Tammany Hall lives on in feeble reforms
THE GREAT handbook of Irish machine politics is Plunkitt of Tammany Hall, the reflections of one of the veteran operators of New York politics in the late 19th and early 20th centuries. The machine was then in its prime but it was regularly irritated by pesky “reformers” campaigning against cronyism and graft.
The Plunkitt in question was George Washington Plunkitt, leader of the Tammany Society, chairman of the elections committee of Tammany Hall, state senator, assemblyman, police magistrate, county supervisor and alderman.
In the handbook, Plunkitt boasts of a particular election in which he was challenged by a reforming association called the Citizens’ Union. But on election day the Citizens’ Union evaporated, mustering just five votes. Why? Because Plunkitt was also secretly running the Citizens’ Union as well. It allowed “reform” a harmless venting while the machine got on with its business. Reformers, Plunkitt reflected, were “mornin’ glories – looked lovely in the mornin’ and withered up in a short time, while the regular machines went on flourishin’ forever, like fine old oaks”.
It would be overly cynical to suggest that the current Government parties have managed to pull off the same trick but they are certainly on track to achieve the same effect. The machine had its own version of the phantom Citizens’ Union – the citizens’ assembly or people’s convention.

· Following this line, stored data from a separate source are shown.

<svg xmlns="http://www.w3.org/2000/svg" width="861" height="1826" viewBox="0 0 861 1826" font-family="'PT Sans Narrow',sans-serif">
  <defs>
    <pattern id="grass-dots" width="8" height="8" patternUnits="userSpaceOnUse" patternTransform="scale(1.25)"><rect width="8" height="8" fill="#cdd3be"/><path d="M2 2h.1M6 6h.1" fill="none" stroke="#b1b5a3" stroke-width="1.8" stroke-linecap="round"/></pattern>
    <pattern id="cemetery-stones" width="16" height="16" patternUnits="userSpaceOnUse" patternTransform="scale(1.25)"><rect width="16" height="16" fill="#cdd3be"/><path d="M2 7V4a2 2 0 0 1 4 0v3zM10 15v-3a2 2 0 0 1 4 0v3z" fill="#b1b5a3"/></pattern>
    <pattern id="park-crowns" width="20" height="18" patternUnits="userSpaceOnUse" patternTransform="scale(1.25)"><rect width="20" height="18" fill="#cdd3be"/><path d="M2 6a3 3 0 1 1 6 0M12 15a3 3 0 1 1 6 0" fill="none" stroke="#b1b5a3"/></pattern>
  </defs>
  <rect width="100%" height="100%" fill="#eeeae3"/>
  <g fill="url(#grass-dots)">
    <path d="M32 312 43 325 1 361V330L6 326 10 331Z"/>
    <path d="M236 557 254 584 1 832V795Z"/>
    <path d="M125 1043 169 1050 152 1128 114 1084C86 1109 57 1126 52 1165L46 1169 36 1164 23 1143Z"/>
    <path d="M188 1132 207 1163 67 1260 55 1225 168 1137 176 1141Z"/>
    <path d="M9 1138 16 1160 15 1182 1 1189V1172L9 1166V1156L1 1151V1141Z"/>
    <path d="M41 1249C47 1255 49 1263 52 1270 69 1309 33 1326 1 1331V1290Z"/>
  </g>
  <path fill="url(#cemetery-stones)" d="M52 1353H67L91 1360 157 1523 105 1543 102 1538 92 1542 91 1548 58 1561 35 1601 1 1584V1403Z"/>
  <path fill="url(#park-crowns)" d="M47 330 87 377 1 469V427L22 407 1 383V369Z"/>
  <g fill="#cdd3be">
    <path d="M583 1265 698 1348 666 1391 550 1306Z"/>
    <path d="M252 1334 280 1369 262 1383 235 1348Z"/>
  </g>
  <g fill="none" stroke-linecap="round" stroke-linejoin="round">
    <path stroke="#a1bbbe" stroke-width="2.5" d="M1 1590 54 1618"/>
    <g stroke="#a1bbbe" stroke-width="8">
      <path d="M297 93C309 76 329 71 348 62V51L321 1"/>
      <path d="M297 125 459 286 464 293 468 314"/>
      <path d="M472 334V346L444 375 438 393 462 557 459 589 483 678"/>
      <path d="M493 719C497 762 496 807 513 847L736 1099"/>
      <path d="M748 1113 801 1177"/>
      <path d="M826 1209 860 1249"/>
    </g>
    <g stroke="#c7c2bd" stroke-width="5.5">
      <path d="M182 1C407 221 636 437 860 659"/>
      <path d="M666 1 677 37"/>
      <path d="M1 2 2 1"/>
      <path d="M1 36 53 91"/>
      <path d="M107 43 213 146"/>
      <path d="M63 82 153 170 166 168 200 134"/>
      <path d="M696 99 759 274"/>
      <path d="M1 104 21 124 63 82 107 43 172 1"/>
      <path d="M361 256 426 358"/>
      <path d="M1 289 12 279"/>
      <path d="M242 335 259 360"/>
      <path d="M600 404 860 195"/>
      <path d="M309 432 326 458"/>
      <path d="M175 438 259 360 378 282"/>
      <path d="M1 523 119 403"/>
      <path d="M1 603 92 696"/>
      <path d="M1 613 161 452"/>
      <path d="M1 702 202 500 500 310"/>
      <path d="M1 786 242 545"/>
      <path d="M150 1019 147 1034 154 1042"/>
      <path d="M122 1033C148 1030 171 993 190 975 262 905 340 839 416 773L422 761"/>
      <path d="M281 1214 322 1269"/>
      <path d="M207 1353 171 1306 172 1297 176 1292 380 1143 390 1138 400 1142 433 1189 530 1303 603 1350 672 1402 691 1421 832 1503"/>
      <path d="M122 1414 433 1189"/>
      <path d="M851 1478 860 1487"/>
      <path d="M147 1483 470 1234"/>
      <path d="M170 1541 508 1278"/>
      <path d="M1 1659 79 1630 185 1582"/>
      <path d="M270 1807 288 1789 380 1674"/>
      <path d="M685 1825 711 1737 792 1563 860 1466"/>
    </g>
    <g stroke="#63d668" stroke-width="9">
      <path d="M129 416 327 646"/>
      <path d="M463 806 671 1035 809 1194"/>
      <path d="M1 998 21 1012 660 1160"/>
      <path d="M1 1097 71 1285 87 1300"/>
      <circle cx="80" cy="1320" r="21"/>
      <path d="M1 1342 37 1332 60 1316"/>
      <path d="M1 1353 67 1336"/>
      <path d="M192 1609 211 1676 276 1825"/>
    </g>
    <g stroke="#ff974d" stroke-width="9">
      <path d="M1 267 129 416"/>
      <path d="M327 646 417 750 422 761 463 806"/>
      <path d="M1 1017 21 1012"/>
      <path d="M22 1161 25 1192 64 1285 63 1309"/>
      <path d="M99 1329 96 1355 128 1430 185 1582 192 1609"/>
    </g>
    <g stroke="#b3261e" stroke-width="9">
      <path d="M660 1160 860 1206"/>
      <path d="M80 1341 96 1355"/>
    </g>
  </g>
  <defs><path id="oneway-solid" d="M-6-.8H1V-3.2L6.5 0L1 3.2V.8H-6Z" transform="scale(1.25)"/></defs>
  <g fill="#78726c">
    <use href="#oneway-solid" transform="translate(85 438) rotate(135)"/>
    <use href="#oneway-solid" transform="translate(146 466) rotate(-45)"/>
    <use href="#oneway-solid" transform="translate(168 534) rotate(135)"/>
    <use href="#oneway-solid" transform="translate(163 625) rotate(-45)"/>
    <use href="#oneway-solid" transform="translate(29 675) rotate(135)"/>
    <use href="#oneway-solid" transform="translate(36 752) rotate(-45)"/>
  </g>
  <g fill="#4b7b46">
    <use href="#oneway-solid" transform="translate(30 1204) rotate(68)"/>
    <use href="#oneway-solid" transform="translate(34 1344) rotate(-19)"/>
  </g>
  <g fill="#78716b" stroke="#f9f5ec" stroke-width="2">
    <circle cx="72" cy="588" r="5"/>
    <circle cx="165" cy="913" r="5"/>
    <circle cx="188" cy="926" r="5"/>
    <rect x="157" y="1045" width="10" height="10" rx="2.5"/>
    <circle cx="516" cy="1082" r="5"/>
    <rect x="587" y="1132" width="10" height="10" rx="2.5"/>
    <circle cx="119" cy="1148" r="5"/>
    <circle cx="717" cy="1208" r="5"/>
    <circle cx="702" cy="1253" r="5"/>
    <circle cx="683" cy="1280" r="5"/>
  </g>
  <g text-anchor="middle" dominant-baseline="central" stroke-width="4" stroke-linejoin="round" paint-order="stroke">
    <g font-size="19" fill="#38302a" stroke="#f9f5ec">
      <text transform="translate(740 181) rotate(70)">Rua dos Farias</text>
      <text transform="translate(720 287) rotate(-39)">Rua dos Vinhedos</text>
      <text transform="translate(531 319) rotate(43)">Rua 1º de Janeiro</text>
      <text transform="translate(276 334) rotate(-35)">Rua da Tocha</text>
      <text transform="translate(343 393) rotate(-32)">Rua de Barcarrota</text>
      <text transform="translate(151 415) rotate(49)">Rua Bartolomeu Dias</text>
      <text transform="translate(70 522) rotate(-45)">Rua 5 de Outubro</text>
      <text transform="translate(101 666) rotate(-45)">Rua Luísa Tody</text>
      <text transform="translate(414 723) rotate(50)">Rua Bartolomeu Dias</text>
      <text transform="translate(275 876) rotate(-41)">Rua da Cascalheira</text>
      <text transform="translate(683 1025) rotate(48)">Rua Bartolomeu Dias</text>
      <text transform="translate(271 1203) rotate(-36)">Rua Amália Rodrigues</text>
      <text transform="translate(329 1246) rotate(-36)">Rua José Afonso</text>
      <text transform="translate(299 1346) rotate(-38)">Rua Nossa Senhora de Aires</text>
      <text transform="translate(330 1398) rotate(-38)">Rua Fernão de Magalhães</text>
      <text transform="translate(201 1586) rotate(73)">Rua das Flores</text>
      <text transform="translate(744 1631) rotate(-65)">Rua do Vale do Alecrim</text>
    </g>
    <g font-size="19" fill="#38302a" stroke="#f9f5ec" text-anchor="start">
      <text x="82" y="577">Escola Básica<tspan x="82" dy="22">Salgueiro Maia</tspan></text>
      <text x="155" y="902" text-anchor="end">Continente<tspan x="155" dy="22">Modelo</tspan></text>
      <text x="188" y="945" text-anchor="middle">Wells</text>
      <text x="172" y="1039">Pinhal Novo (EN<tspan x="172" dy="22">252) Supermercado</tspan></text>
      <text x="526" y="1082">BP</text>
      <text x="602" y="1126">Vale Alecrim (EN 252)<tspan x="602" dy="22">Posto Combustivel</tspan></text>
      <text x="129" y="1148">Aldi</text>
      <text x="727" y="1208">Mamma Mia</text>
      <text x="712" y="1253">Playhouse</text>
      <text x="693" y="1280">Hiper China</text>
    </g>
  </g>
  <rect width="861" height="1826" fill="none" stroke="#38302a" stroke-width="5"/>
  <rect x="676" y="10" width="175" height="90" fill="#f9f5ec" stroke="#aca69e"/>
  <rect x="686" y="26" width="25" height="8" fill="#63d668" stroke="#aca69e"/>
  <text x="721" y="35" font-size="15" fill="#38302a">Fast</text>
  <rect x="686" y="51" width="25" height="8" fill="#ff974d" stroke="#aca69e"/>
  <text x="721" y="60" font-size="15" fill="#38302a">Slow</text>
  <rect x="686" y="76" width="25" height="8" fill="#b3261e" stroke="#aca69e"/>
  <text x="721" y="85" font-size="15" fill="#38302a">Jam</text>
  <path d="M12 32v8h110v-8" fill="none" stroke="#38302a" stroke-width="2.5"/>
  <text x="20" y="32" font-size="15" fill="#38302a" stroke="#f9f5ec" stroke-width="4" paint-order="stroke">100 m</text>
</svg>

Now it is making sure that it will wither like a morning glory while the fine old oaks flourish forever. There may be welcome reforms of things such as lobbying or whistleblowing, but none to the basic structure of a system that serves the people very badly but political machines very well.
At the last general election, no party could credibly present itself without an upfront acknowldgement that the existing political system was broken beyond repair. Fine Gael told us that “Modern Ireland cannot be governed by a system of government originally designed for 19th century Britain. Ireland needs more than piecemeal reform. It needs radical root-and-branch change.”

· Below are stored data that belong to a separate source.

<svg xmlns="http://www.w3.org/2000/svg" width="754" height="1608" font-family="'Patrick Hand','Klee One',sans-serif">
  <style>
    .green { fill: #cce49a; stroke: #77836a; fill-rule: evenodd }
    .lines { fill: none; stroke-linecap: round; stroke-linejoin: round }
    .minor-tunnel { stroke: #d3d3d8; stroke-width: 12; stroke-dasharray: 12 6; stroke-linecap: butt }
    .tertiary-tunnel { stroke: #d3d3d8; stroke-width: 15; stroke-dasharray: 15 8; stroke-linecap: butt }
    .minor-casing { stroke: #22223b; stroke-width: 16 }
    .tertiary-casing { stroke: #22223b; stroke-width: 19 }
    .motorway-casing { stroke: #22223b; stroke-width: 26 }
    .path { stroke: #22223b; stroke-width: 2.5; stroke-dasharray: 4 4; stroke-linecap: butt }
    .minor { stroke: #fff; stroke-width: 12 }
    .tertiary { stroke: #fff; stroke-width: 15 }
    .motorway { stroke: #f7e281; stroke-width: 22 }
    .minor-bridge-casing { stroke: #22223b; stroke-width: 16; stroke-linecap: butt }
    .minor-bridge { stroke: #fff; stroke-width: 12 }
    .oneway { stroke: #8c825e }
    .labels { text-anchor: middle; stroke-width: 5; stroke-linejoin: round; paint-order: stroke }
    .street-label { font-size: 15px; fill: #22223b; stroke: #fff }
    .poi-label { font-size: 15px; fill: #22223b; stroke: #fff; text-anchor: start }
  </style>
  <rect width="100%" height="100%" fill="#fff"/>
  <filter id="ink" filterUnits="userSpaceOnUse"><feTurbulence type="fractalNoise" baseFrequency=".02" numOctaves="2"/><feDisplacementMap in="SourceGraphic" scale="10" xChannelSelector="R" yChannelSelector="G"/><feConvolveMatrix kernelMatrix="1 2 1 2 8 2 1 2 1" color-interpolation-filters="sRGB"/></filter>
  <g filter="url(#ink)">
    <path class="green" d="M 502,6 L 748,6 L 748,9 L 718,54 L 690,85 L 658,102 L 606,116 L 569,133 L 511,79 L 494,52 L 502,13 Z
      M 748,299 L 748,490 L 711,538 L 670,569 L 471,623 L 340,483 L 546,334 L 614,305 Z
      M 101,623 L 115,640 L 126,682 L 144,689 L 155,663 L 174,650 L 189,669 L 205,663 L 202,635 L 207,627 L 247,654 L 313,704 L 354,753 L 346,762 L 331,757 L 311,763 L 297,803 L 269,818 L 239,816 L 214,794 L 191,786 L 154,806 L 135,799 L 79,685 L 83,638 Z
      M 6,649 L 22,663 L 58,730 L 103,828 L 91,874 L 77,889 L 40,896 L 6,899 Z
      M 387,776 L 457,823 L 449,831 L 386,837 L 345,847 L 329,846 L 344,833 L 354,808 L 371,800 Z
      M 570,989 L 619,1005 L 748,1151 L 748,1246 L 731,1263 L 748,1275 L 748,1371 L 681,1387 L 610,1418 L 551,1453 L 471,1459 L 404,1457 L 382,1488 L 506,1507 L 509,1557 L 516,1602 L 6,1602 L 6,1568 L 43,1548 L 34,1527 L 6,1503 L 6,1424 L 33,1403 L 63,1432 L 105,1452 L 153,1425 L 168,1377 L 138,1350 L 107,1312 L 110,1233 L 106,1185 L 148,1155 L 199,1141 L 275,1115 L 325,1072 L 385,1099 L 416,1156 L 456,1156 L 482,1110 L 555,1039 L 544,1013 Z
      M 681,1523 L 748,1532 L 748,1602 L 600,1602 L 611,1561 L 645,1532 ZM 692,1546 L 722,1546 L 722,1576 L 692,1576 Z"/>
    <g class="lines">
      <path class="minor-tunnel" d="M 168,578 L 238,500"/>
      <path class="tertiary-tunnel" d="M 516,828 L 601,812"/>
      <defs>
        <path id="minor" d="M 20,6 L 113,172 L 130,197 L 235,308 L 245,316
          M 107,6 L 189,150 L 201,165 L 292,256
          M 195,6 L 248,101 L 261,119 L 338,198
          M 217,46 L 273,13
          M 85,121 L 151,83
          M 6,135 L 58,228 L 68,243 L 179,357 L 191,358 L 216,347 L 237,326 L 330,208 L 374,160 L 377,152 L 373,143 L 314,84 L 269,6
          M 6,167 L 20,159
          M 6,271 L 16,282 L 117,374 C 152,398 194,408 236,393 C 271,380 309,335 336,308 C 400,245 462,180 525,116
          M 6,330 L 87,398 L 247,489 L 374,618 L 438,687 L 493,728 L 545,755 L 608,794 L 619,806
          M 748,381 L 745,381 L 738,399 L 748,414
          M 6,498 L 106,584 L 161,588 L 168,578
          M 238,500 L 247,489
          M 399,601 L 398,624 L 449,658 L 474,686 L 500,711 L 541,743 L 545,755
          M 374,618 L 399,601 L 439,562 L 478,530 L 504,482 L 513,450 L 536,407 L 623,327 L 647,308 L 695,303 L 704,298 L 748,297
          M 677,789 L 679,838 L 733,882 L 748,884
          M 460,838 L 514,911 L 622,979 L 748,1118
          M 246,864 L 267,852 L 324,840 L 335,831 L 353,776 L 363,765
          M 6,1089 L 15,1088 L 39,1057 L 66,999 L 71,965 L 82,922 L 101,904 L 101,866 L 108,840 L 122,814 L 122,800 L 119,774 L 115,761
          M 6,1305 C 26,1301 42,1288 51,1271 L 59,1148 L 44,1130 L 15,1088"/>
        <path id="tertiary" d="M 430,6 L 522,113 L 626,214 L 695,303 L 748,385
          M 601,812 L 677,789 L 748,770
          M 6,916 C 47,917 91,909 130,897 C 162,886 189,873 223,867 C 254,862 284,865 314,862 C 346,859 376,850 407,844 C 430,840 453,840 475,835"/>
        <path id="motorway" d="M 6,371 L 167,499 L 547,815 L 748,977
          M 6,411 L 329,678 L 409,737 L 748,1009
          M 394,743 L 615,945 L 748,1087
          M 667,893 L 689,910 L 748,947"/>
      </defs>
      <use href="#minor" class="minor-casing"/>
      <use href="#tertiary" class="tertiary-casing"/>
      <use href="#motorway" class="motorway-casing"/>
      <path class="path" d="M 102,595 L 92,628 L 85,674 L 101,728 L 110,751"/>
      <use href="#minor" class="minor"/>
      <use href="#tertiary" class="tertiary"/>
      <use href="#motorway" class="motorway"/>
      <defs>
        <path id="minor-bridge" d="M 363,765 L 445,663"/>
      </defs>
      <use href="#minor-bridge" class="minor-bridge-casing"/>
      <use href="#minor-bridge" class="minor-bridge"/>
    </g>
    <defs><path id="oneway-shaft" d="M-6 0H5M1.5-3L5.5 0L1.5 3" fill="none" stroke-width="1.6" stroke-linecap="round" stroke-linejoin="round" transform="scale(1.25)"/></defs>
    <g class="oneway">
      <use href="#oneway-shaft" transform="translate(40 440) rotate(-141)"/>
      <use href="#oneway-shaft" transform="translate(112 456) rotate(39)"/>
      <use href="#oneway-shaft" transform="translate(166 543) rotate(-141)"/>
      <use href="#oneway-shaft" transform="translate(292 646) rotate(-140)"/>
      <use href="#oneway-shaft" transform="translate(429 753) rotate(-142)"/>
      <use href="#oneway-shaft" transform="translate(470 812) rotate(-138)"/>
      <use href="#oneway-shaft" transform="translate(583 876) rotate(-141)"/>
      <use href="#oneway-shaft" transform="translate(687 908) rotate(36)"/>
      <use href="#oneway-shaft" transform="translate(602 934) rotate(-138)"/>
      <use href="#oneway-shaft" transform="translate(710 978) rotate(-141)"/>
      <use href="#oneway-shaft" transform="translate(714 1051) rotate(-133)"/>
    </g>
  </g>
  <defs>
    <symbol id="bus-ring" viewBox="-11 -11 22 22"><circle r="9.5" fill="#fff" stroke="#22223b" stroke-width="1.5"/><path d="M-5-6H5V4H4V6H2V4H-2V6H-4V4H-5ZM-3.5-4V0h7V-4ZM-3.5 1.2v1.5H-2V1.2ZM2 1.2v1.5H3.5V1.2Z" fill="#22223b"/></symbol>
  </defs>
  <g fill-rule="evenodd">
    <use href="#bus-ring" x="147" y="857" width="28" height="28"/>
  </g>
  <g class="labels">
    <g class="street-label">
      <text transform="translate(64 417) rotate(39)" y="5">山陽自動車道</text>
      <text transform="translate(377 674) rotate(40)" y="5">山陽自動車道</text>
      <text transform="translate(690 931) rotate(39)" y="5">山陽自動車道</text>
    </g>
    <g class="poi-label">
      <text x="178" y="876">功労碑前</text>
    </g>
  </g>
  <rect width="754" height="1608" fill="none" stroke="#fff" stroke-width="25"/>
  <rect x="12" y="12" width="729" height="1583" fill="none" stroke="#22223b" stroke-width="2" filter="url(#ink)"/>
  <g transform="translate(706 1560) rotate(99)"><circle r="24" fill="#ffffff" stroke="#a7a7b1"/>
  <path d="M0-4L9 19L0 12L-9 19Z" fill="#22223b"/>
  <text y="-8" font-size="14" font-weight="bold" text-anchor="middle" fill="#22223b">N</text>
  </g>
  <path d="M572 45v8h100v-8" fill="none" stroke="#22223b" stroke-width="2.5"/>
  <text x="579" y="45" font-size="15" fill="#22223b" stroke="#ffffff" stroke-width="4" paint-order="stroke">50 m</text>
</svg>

This radical change was to be both urgent and comprehensive. Within 12 months of the election we were going to have Constitution Day, when we would all vote on a package of constitutional reform, taking in “the executive, the Dáil, the presidency and the judiciary” – in other words the entire system of national government. In reality, of course, all we got was a botched referendum to give Dáil committees full powers of inquiry.
Now, even the smaller gestures towards “root-and-branch reform” are being scaled back to near-invisibility. Consider all the hullabaloo about last week’s revision of Dáil constituencies. It has a veneer of “reform”. It makes a noise that sounds vaguely like change. But the noise is merely that of the machine clanking back into place. The fuss is what magicians call misdirection – the piece of ostentatious business that takes your eye off the real manoeuvre.

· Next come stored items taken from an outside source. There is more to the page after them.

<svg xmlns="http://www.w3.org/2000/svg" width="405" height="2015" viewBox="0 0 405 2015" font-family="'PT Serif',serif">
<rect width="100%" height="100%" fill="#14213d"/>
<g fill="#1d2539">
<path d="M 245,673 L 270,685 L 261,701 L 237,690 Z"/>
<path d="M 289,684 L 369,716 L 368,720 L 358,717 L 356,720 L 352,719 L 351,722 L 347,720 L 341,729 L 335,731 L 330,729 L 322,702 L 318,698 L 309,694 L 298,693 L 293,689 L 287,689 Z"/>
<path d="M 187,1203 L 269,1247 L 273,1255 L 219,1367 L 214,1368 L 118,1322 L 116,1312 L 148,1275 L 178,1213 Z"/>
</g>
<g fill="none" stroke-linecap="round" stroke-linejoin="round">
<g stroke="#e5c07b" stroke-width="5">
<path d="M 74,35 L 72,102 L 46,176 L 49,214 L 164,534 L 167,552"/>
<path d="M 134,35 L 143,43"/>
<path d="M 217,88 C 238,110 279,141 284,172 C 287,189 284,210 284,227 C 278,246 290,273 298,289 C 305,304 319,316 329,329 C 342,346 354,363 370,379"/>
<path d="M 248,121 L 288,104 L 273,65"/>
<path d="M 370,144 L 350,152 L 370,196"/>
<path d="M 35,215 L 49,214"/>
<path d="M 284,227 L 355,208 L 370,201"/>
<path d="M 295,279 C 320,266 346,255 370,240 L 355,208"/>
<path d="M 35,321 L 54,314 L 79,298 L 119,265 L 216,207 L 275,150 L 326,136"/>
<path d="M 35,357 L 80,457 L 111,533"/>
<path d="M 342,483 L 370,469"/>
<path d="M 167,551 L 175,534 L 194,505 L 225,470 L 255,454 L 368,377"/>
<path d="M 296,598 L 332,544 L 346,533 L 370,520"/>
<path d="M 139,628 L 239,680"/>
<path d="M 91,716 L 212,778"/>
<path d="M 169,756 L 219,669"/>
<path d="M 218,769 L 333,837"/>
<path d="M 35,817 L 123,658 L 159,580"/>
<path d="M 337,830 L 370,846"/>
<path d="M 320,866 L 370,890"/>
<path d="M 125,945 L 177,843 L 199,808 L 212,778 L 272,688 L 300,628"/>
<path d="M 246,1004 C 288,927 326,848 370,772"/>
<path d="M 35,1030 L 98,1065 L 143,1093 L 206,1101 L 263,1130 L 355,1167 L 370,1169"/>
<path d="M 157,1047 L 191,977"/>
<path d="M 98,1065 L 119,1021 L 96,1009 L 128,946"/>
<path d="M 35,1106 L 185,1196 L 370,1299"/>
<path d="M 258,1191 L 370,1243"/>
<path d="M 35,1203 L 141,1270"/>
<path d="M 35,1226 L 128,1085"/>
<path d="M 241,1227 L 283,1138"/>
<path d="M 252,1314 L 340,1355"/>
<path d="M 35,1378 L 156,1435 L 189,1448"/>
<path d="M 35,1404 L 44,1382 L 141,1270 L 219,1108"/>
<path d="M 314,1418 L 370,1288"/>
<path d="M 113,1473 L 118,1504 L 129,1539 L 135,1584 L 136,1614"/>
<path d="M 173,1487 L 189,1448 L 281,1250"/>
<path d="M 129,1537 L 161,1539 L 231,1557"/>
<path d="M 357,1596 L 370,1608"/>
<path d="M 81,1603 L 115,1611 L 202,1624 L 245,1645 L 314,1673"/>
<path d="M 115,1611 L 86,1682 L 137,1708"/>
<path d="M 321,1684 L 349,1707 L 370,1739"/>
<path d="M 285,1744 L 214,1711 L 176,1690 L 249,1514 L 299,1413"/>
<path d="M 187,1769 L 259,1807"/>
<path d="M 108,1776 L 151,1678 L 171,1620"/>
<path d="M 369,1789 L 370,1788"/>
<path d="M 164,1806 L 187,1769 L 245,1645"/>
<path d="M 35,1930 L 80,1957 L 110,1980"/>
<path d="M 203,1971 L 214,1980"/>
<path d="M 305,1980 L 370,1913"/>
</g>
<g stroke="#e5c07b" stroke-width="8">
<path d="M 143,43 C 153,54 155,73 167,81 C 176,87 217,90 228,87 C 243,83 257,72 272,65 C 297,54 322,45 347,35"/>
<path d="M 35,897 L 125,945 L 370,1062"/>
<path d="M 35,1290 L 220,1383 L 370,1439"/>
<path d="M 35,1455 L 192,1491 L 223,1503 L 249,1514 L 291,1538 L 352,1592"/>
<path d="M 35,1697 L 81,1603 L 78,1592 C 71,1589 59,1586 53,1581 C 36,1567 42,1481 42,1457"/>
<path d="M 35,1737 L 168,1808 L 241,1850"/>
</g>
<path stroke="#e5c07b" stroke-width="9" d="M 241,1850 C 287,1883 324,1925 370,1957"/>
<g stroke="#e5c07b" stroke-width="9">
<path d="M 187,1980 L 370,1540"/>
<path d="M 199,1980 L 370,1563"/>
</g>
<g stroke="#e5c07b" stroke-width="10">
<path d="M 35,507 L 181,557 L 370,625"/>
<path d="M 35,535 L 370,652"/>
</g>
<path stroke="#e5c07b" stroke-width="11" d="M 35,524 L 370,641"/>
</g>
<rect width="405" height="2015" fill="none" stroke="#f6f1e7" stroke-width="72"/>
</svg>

That manoeuvre is the ditching of a very specific Fine Gael manifesto promise: “cutting the number of TDs by 20”. This was itself far too timid. There is no reason for a Dáil to have more than 100 members – if, that is, TDs function as legislators and watchdogs rather than as the dispensers of “imaginary patronage” to constituents. But even the promise to cut 20 has now been reduced to eight.
Much worse, though, is what’s happening to the idea of how reform should happen. Going into the last election, the machine recognised that the public would not be impressed by the notion that it would reform itself. It knew citizens were so alienated from the workings of democracy that they wanted to practise a different kind of democracy. Both Fine Gael and Labour therefore promised to entrust the process of reform to citizens themselves.
Labour told us the new government would “ask a people’s convention to draw up a new Constitution setting out the aspirations, the values and the rules that Irish people want to live by now”. Fine Gael pledged “a Citizens’ Assembly . . . composed of up to 100 members who will be chosen from the public”.
It was absolutely clear in both of these proposals that the purpose of the people’s convention or citizens’ assembly would not be to debate a few piecemeal changes. It would be to act as a compelling force for radical change – in Eamon Gilmore’s words, “to collectively design the kind of Republic that meets the needs and aspirations of the Irish people”.
And what are we getting? Firstly, not quite a “citizens’ assembly” – the convention is to have a mix of “ordinary” citizens and serving politicians. Secondly, not an active body urgently designing a new Republic but what Enda Kenny interestingly calls a “forum”. Thirdly, not a comprehensive redesign of the Republic but a public chat about subjects selected in advance by the Government.
That the first two subjects are the possible reduction of the presidential term and the possible reduction of the voting age says everything that needs to be said about the revolutionary scale of the envisaged change. And when the convention does make a proposal, what will happen? “The relevant Ministers will consider recommendations from the convention and report to Government as appropriate” – government-speak for “not very much really”. Plunkitt would be proud to see such great Tammany traditions alive and well.